Why is the median-of-medians algorithm described a

2019-04-03 23:54发布

问题:

Wikipedia lists the median-of-medians algorithm as requiring O(1) auxiliary space.

However, in the middle of the algorithm, we make a recursive call on a subarray of size n/5 to find the median of medians. When this recursive call returns, we use the returned median of medians as a pivot to partition the array.

Doesn't this algorithm push O(lg n) activation records onto the run-time stack as a part of the recursion? From what I can see, these recursive calls to find successive medians of medians cannot be tail-call optimized because we do extra work after the recursive calls return. Therefore, it seems like this algorithm requires O(lg n) auxiliary space (just like Quicksort, which Wikipedia lists as requiring O(lg n) auxiliary space due the space used by the run-time stack).

Am I missing something, or is the Wikipedia article wrong?

(Note: The recursive call I'm referring to is return select(list, left, left + ceil((right - left) / 5) - 1, left + (right - left)/10) on the Wikipedia page.)

回答1:

While I can't rule out that O(1) is possible, that Wikipedia information appears to be a mistake.

  • The implementation shown there takes O(log n) and not just O(1).
  • It's absolutely not obvious how to implement it with O(1) and there's no explanation/reference for it.
  • I asked the author who originally added that information and he replied that he doesn't remember and that it's probably a mistake.
  • A paper from 2005 devoted to solving the selection problem with O(n) time and O(1) extra space says BFPRT (aka Median of Medians) uses Θ(log n) extra space. On the other hand, the paper's main result is that O(n) time and O(1) extra space is possible, and one of the two algorithms presented as proof is some "emulation" of BFPRT. So in that sense it's possible, but I think the emulation rather makes it a different algorithm and the O(1) shouldn't be attributed to "regular" BFPRT. At least not without explanation.
    (Thanks to Yu-HanLyu for showing that paper and more in the comments)


回答2:

It is O(1).

Let us say we start with an array of length n, and we intend to find the kth element of the sorted list.

After the first call median of medians will spit out a smaller array, now we need to evaluate the ith element of this smaller array. Note that the ith element of this smaller array is the result, so i do not need to pass back any information to the earlier call.

In quick sort, i need to put back the sorted small arrays back into the correct position and so recursion occurs. With median of medians, after the loop (tail recursion), i will be left with the answer.

Recursion depth = O(1)
● ● ● ●
TASKS TO CARRY OUT
1. Condense the paragraph of the thread that begins "Doesn't this algorithm push" into a shorter version that keeps its main facts.
2. Reproduce the entries verbatim, starting at their first line and ending at the line containing "middle of clock".

Entries drawn from a dataset
● ● ● ●
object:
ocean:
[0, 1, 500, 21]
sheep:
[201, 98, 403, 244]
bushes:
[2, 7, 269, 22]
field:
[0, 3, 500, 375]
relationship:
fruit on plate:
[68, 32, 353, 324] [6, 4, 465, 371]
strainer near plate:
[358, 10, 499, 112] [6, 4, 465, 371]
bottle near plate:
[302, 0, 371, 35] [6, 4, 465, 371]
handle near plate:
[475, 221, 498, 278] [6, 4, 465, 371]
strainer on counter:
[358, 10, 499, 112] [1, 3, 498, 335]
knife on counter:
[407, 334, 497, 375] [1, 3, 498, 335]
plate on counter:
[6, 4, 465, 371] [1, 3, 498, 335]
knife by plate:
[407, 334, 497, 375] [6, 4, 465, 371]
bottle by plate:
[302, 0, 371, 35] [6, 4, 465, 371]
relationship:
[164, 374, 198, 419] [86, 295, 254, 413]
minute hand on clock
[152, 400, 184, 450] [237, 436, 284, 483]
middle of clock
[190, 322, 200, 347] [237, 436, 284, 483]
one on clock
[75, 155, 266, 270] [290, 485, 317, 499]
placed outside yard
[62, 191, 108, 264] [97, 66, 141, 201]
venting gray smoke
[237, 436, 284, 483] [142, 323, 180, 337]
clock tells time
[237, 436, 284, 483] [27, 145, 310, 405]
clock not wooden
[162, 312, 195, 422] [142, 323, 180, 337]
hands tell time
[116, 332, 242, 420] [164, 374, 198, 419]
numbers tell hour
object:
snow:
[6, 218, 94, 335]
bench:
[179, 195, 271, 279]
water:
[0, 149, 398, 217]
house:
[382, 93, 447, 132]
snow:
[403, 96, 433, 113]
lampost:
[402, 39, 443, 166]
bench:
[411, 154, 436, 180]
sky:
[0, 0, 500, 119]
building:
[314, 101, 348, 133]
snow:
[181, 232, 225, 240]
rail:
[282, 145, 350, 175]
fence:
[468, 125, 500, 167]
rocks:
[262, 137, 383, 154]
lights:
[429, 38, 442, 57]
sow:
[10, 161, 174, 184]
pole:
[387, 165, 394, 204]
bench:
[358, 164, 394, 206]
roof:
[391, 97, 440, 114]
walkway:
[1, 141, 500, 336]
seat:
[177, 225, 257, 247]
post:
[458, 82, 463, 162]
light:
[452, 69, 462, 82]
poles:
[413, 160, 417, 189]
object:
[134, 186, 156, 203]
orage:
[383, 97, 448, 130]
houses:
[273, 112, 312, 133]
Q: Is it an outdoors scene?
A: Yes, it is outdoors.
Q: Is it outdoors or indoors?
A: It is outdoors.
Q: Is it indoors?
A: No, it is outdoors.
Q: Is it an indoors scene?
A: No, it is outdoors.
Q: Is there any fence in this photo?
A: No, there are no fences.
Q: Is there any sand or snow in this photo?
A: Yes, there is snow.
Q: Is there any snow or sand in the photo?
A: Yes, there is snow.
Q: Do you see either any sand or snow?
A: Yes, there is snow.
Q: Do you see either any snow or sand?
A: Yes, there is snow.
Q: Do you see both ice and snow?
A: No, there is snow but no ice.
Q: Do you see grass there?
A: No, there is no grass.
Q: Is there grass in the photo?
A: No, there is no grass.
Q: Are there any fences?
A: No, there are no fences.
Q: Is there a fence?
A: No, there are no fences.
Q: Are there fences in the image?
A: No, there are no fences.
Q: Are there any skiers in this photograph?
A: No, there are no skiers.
● ● ● ●
ANSWERS BY ITEM NUMBER
1. The poster asks whether the recursion pushes O(lg n) activation records onto the run-time stack. The recursive calls that find successive medians of medians can't be tail-call optimized, since extra work follows their return. The algorithm therefore seems to need O(lg n) auxiliary space. Quicksort is the comparison: Wikipedia lists it as needing O(lg n) because of the run-time stack.

2.
object:
ocean:
[0, 1, 500, 21]
sheep:
[201, 98, 403, 244]
bushes:
[2, 7, 269, 22]
field:
[0, 3, 500, 375]
relationship:
fruit on plate:
[68, 32, 353, 324] [6, 4, 465, 371]
strainer near plate:
[358, 10, 499, 112] [6, 4, 465, 371]
bottle near plate:
[302, 0, 371, 35] [6, 4, 465, 371]
handle near plate:
[475, 221, 498, 278] [6, 4, 465, 371]
strainer on counter:
[358, 10, 499, 112] [1, 3, 498, 335]
knife on counter:
[407, 334, 497, 375] [1, 3, 498, 335]
plate on counter:
[6, 4, 465, 371] [1, 3, 498, 335]
knife by plate:
[407, 334, 497, 375] [6, 4, 465, 371]
bottle by plate:
[302, 0, 371, 35] [6, 4, 465, 371]
relationship:
[164, 374, 198, 419] [86, 295, 254, 413]
minute hand on clock
[152, 400, 184, 450] [237, 436, 284, 483]
middle of clock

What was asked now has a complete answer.